Théophile Nkounkou

Personal information
- Nationality: Congolese
- Born: 7 January 1952 (age 74) Brazzaville, French Equatorial Africa (present-day Republic of the Congo)
- Height: 176 cm (5 ft 9 in)
- Weight: 74 kg (163 lb)

Sport
- Sport: Sprinting
- Event: 100 metres

Medal record
Men's athletics
Representing Congo
African Championships
| Silver medal – second place | 1979 Dakar | 100 m |
| Silver medal – second place | 1982 Cairo | 100 m |

= Théophile Nkounkou =

Congolese athlete

Théophile Nkounkou (born 7 January 1952) is a Congolese sprinter. He competed in the men's 100 metres at the 1980 Summer Olympics.
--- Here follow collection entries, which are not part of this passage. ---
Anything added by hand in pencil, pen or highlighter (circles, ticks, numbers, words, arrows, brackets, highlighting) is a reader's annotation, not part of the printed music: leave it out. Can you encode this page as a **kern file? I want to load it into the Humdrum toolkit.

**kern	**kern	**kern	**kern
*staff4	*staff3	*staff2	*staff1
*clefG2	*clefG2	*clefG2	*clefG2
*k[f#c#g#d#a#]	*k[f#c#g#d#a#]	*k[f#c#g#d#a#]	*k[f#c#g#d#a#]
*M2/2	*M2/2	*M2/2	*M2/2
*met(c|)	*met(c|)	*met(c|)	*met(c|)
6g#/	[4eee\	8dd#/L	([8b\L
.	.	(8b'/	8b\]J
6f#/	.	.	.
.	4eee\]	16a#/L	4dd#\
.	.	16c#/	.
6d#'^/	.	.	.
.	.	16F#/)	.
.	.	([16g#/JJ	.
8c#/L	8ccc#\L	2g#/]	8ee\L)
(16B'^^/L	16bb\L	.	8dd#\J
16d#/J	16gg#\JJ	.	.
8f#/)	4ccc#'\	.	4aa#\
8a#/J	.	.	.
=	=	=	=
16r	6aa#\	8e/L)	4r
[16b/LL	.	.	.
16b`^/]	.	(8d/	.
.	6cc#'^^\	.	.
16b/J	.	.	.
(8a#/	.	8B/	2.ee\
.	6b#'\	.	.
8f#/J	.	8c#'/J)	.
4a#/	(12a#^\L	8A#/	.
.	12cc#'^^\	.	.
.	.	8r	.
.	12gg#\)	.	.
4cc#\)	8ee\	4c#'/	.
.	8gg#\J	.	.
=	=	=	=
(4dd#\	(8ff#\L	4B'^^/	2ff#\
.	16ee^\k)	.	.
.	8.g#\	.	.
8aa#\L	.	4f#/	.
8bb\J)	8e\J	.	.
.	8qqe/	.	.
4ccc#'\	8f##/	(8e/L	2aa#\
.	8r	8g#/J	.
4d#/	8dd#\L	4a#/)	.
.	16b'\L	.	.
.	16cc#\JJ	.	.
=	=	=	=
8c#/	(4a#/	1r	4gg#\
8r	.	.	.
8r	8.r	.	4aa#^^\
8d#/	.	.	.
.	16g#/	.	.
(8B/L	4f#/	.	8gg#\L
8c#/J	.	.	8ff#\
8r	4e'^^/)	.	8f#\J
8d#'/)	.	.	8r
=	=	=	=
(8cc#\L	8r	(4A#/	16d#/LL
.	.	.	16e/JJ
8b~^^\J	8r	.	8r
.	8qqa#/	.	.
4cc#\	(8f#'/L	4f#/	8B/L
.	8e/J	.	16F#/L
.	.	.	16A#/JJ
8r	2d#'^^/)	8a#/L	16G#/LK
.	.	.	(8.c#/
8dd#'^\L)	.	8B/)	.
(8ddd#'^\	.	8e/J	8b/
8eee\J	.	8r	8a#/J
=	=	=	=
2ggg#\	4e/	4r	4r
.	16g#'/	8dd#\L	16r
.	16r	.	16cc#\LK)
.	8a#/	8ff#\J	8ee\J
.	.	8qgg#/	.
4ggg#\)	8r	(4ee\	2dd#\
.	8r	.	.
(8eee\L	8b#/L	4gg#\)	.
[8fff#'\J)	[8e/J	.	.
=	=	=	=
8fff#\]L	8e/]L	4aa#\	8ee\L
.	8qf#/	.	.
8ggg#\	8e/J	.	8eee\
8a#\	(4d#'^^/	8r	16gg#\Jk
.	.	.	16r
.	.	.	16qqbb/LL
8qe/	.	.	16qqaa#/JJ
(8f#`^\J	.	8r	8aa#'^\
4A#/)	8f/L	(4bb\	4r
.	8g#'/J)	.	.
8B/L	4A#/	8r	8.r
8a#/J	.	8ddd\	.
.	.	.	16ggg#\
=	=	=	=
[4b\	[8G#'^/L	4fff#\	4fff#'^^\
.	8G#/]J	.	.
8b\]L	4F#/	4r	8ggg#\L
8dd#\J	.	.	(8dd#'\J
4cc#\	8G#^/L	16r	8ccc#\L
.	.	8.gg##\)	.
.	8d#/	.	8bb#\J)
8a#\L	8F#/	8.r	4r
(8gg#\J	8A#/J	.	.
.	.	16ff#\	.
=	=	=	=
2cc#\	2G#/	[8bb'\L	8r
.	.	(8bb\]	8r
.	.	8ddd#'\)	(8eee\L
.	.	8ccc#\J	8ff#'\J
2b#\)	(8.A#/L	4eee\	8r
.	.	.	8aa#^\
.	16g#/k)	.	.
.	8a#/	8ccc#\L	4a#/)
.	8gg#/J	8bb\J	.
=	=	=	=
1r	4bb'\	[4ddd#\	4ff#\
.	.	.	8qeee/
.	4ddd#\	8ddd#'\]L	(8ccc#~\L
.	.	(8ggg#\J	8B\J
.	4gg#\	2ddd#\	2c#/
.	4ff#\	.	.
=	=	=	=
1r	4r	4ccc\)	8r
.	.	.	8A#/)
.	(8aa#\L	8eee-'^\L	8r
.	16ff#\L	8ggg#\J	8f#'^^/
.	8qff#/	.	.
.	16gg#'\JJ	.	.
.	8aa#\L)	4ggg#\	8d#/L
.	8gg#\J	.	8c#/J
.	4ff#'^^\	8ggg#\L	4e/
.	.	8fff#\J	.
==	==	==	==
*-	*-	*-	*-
Nkounkou ran in heat 8, coming 3rd out of 7 runners with a time of 10.53 seconds, advancing to the quarterfinals. In the quarterfinals he was placed in race 3 and came 6th out of 8 runners with a time of 10.59 seconds. He did not advance to the semi-finals. Nkounkou also competed at the 1972 Summer Olympics in Munich, West Germany in the men's 4x100m relay. He raced along with Antoine Nkounkou, Louis Knanza and Jean-Pierre Bassegela. They raced in heat 4 and came 4th out of 8 teams with a time of 39.86 seconds. They advanced to the semi-finals and came 8th out of 8 runners in their race with a time of 39.97 seconds. They did not advance to the finals.

Nkounkou's personal best in the 100m is 10.28 seconds set on 8 September 1979 in Mexico City.